When a distribution is symmetric, it means data points are evenly distributed around the mean, resulting in a balanced shape in histograms or density plots. In contrast, left-skewed distributions have a longer tail on the left side, while right-skewed distributions have a longer tail on the right. These skewness patterns influence how we interpret data’s central tendency and spread, underscoring the importance of understanding distribution shapes to draw accurate conclusions from data analysis.

Skewness

Skewness in distributions reflects where outliers or extreme values tend to cluster. A symmetric distribution shows a balanced spread of values around the mean, with no prominent skewness towards either end. Here, the mean, median, and mode is typically close in value.

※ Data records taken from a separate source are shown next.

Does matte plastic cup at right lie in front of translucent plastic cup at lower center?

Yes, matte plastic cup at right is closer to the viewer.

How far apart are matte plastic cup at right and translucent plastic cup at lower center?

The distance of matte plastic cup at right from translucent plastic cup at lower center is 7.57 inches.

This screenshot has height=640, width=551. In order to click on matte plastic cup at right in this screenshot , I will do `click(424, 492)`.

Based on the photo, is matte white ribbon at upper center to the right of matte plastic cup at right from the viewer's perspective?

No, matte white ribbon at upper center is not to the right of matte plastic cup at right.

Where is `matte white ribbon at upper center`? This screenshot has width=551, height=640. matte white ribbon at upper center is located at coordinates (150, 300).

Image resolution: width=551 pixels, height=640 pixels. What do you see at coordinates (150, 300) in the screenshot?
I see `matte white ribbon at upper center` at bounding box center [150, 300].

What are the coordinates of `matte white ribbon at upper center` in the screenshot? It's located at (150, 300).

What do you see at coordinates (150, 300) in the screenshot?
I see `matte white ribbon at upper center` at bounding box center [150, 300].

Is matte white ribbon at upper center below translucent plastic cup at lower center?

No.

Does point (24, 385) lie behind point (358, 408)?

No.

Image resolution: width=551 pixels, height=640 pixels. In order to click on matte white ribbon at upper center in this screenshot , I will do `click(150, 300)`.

In contrast, a left-skewed distribution features a longer tail on the left side, where fewer but extremely low values pull the mean towards them, away from the median and mode. This skewness suggests the data is concentrated towards higher values, with outliers predominantly on the lower end.

Skewness

Conversely, a right-skewed distribution displays a longer tail on the right side, indicating more extreme high values that pull the mean in their direction, away from the median and mode. This skewness implies a dataset where outliers are mostly clustered at the higher end of the distribution. Understanding skewness helps analysts interpret data trends accurately, ensuring that summary statistics reflect the true central tendency and spread of the dataset.

In a box plot, the “box” represents the interquartile range (IQR) of the data. Inside the box, you find the median (50th percentile) of the dataset. The “whiskers” extend from the box to show the range of the data excluding outliers, often defined as 1.5 times the IQR beyond the quartiles.

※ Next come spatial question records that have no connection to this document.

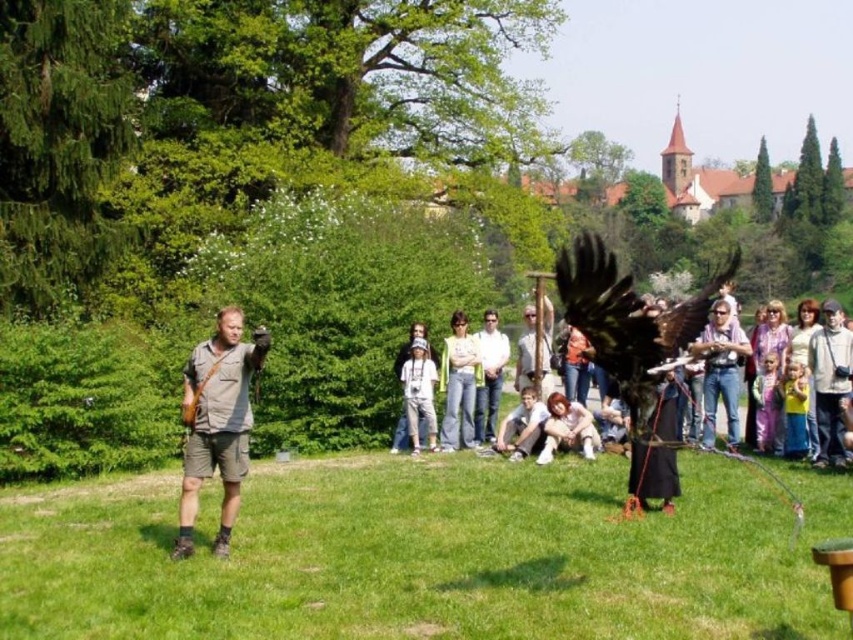
You are a photographer standing behind the group of spectators. You want to take a photo of the shiny black falcon at center and the light brown hair at lower center in the same frame. The camera you are using has a maximum focus range of 3.5 meters. Will both subjects be in focus?

The shiny black falcon at center and light brown hair at lower center are 3.75 meters apart from each other. Since the maximum focus range is 3.5 meters, the distance between them exceeds the camera limit, so both subjects cannot be in focus simultaneously.

You are a photographer standing at the edge of the crowd. You want to take a photo of the shiny black falcon at center. To ensure the falcon is in the center of your photo, where should you aim your camera?

You should aim your camera at the coordinates point (635, 353) to center the shiny black falcon at center in your photo.

You are a photographer at the event, and you want to take a photo of the light gray cotton shirt at center and the light brown hair at lower center. Which object should you focus on first to ensure both are in focus?

You should focus on the light gray cotton shirt at center first because it is closer to you than the light brown hair at lower center, so focusing on the closer object will help both be in focus.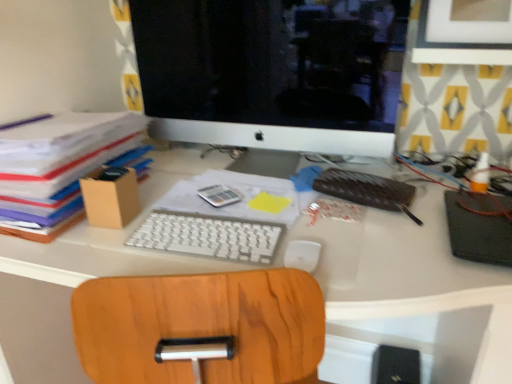
Question: Would you say white matte mouse at center is part of leather-bound notebook at center-right, the 1th notebook in the left-to-right sequence,'s contents?

Choices:
 (A) yes
 (B) no

Answer: (B)

Question: From the image's perspective, does leather-bound notebook at center-right, the second notebook from the right, appear higher than white matte mouse at center?

Choices:
 (A) yes
 (B) no

Answer: (A)

Question: Is leather-bound notebook at center-right, the 1th notebook in the left-to-right sequence, completely or partially outside of white matte mouse at center?

Choices:
 (A) no
 (B) yes

Answer: (B)

Question: Can you confirm if leather-bound notebook at center-right, the 1th notebook in the left-to-right sequence, is taller than white matte mouse at center?

Choices:
 (A) no
 (B) yes

Answer: (B)

Question: Is leather-bound notebook at center-right, the second notebook from the right, directly adjacent to white matte mouse at center?

Choices:
 (A) yes
 (B) no

Answer: (B)

Question: Can you confirm if leather-bound notebook at center-right, the 1th notebook in the left-to-right sequence, is wider than white matte mouse at center?

Choices:
 (A) no
 (B) yes

Answer: (B)

Question: Is white glossy computer monitor at upper center smaller than black matte notebook at right, acting as the 1th notebook starting from the right?

Choices:
 (A) yes
 (B) no

Answer: (B)

Question: Is white glossy computer monitor at upper center not near black matte notebook at right, acting as the 1th notebook starting from the right?

Choices:
 (A) no
 (B) yes

Answer: (A)

Question: Is white glossy computer monitor at upper center wider than black matte notebook at right, which ranks as the second notebook in left-to-right order?

Choices:
 (A) yes
 (B) no

Answer: (B)

Question: From the image's perspective, is white glossy computer monitor at upper center over black matte notebook at right, which ranks as the second notebook in left-to-right order?

Choices:
 (A) no
 (B) yes

Answer: (B)

Question: Can you confirm if white glossy computer monitor at upper center is taller than black matte notebook at right, which ranks as the second notebook in left-to-right order?

Choices:
 (A) yes
 (B) no

Answer: (A)

Question: From the image's perspective, would you say white glossy computer monitor at upper center is shown under black matte notebook at right, which ranks as the second notebook in left-to-right order?

Choices:
 (A) no
 (B) yes

Answer: (A)

Question: Is leather-bound notebook at center-right, the 1th notebook in the left-to-right sequence, further to the viewer compared to white plastic keyboard at center?

Choices:
 (A) yes
 (B) no

Answer: (A)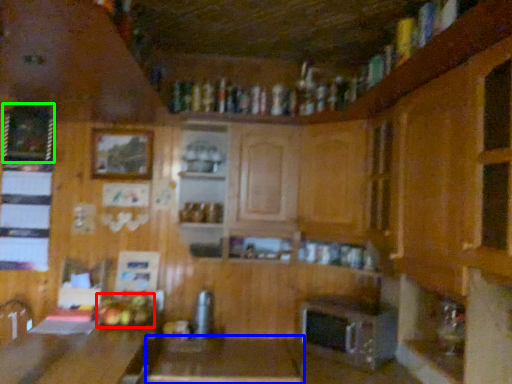
Question: Which is nearer to the food (highlighted by a red box)? table (highlighted by a blue box) or picture frame (highlighted by a green box).

Choices:
 (A) table
 (B) picture frame

Answer: (A)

Box plot is alternative to a density plot or histogram to understand the distribution of a numerical variable, also known as a box-and-whisker plot. This type of plot is widely used in research to visualize data distributions.

Boxplot

In a box plot, the central box represents the interquartile range (IQR), which is a measure of statistical dispersion. This box is defined by the first quartile (25th percentile) and the third quartile (75th percentile) of the dataset. Inside the box, you’ll find a dot or line representing the median (50th percentile) of the data. This median indicates where half of the observations fall above and half below.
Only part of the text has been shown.